* _What you have to do_: Locate the word "pixels" in the material, then show every line that holds it.

Top of Data for processing

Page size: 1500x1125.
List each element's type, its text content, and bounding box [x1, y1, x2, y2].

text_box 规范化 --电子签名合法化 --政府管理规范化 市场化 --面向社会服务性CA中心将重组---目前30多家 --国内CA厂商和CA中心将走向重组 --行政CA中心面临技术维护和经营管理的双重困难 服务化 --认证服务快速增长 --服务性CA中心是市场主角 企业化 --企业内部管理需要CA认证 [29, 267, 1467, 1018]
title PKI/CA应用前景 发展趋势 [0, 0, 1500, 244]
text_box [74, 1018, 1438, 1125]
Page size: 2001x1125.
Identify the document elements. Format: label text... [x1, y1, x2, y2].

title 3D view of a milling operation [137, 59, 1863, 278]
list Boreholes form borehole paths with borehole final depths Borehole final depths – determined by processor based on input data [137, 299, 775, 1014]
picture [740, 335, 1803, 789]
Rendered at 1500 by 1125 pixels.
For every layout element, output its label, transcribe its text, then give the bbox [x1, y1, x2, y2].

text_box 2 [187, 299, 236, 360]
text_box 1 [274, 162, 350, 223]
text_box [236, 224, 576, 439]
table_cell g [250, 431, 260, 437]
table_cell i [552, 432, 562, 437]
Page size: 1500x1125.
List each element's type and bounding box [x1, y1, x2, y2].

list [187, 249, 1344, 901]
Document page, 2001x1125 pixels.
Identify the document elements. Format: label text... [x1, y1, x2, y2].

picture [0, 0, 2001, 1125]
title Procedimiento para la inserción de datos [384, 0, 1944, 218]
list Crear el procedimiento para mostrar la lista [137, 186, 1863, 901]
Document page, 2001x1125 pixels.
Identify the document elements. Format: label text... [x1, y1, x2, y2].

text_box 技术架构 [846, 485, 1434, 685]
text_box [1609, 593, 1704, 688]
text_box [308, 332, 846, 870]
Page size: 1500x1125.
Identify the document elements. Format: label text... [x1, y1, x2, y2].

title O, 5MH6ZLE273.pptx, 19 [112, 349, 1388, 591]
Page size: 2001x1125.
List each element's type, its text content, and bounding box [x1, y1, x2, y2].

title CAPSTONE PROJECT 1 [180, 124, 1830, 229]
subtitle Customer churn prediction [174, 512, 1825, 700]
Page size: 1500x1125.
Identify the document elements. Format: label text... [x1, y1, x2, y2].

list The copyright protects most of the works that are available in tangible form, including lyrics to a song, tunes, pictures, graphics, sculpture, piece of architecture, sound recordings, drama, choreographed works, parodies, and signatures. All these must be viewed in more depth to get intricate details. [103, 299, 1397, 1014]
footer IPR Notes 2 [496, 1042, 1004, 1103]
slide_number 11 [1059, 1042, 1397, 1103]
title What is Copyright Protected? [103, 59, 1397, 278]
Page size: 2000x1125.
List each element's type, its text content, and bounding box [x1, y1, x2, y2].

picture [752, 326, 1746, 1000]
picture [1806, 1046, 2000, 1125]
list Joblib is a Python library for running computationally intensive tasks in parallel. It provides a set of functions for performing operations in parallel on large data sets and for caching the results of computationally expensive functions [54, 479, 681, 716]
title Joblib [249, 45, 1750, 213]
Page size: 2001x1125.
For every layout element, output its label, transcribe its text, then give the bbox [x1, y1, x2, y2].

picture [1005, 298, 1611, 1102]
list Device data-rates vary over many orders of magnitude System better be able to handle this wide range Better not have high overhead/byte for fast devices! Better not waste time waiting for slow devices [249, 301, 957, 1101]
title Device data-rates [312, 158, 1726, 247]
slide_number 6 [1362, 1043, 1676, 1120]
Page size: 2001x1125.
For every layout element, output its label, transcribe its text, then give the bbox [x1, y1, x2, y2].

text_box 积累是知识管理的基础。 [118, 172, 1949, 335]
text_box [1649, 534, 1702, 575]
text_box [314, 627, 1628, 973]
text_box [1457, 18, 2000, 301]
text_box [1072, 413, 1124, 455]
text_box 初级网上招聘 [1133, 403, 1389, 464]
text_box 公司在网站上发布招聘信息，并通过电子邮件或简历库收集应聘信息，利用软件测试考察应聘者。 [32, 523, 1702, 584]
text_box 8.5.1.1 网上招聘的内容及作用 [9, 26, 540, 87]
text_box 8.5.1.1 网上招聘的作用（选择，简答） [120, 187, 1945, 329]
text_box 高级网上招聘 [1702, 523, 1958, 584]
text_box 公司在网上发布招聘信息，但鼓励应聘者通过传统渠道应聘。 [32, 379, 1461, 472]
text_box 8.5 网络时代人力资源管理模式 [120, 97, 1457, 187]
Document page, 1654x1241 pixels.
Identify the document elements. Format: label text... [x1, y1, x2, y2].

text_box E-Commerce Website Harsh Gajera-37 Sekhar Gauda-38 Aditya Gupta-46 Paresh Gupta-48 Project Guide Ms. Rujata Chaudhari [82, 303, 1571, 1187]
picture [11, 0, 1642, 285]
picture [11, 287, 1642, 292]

Bottom of Data for processing

* _Exercise result_:
Rendered at 1500 by 1125 pixels.
Document page, 2001x1125 pixels.
Document page, 2001x1125 pixels.
Document page, 1654x1241 pixels.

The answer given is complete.